While it does not reduce Meta’s achievements in training Llama 2 at all, it is important to note that none of these advances were invented by Meta, and many have existed for several years. These techniques had become accepted as de facto best practices at the time Llama 2 was created and released.

We hope that this illustrates the commonalities between LLMs today, many tracing back several years to the original Transformer paper and first transformer-based models. 

So what makes Yi-34B different from Llama 2?

Although the Llama 2 models’ weights, and therefore their architectural details, are available (this is necessary for the models to be run by other developers or users in their code), it is useful to look to the components of Llama 2’s creation that were not disclosed as an indication of the true differentiators.

Llama 2’s technical report says only the following about the exact contents of their dataset:

Our training corpus includes a new mix of data from publicly available sources, which does not include data from Meta’s products or services. We made an effort to remove data from certain sites known to contain a high volume of personal information about private individuals. 

No further details about data sources are given. This is because, since all current language models mostly use similar architecture, Meta’s key competitive advantage comes from their training dataset. 
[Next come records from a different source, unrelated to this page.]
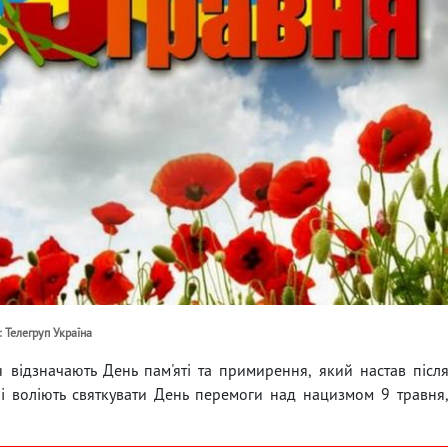
о: Телегруп Україна
я відзначають День пам'яті та примирення, який настав післ
сорі воліють святкувати День перемоги над нацизмом 9 травня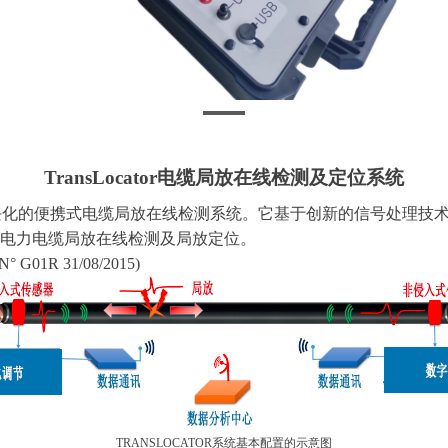
TransLocator电缆局放在线检测及定位系统
块化的便携式电缆局放在线检测系统。它基于创新的信号处理技
电力电缆局放在线检测及局放定位。
 N
°
G01R 31/08/2015)
TRANSLOCATOR系统基本配置的
示意
图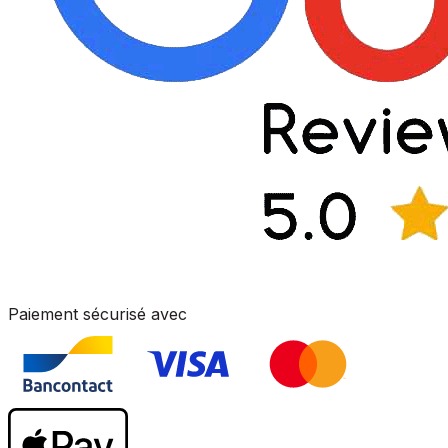
Paiement sécurisé avec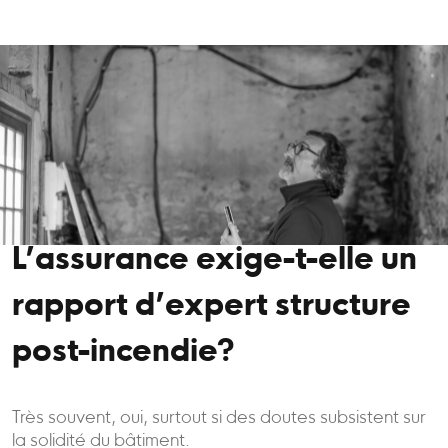
L’assurance exige-t-elle un
rapport d’expert structure
post-incendie?
Très souvent, oui, surtout si des doutes subsistent sur
la solidité du bâtiment.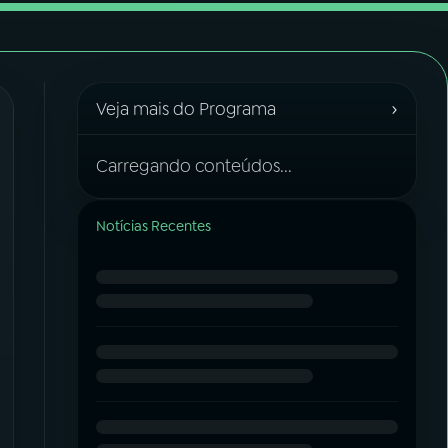
›
Veja mais do Programa
Carregando conteúdos...
Notícias Recentes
Additionally, while Meta provides a file defining the Llama architecture that can be used to load their models, they also do not release their infrastructure or codebase which was used to train the Llama models from scratch. To actually train one’s own language model requires assembling one’s own dataset and building this training infrastructure on one’s own computing clusters, which further requires an engineering team with expertise in high performance computing (HPC). Releasing the Llama 2 model weights does not enable other teams to develop a competitor for free any more than they already could, especially considering that advances like SwiGLU or GQA were already publicly known through open access academic publishing. In addition, Llama 2 also gave Meta concrete benefits: the Hugging Face discussion positions Llama as the current standard for open-weight LLM software, such that not using its architecture and naming convention is a disadvantage.

Two weeks after the New York Times article was published, 01.AI released the Yi technical report, which mentions these factors. Perhaps in response to negative media coverage, they explicitly state that a “standard” architecture is sufficient, and that far more effort must be spent on curating and processing a high-quality dataset. For Yi-34B, this included work to ensure performance in Chinese, and they had to build out this data processing pipeline as well as model pretraining infrastructure from scratch. 01.AI thus had to solve the same problems as those faced by other language model training companies, and is not “built on” Llama 2 any more than it is built on other language models, including models that were never released, such as Google’s PaLM.

Conclusion

We hope this post illustrates how Yi-34B fits into larger trends in language model training. We want to emphasize that the NYT writers were not negligent and that the error is completely understandable, as interpreting this Hugging Face issue clearly requires a substantial amount of context about model development and the current open AI ecosystem. Journalists cannot be expected to have this level of machine learning know-how. Our goal here is to educate, because we believe public discussion of AI needs to be firmly grounded in facts. In this case, 01.AI’s founder was absolutely correct when he stated that the company followed standard industry practices.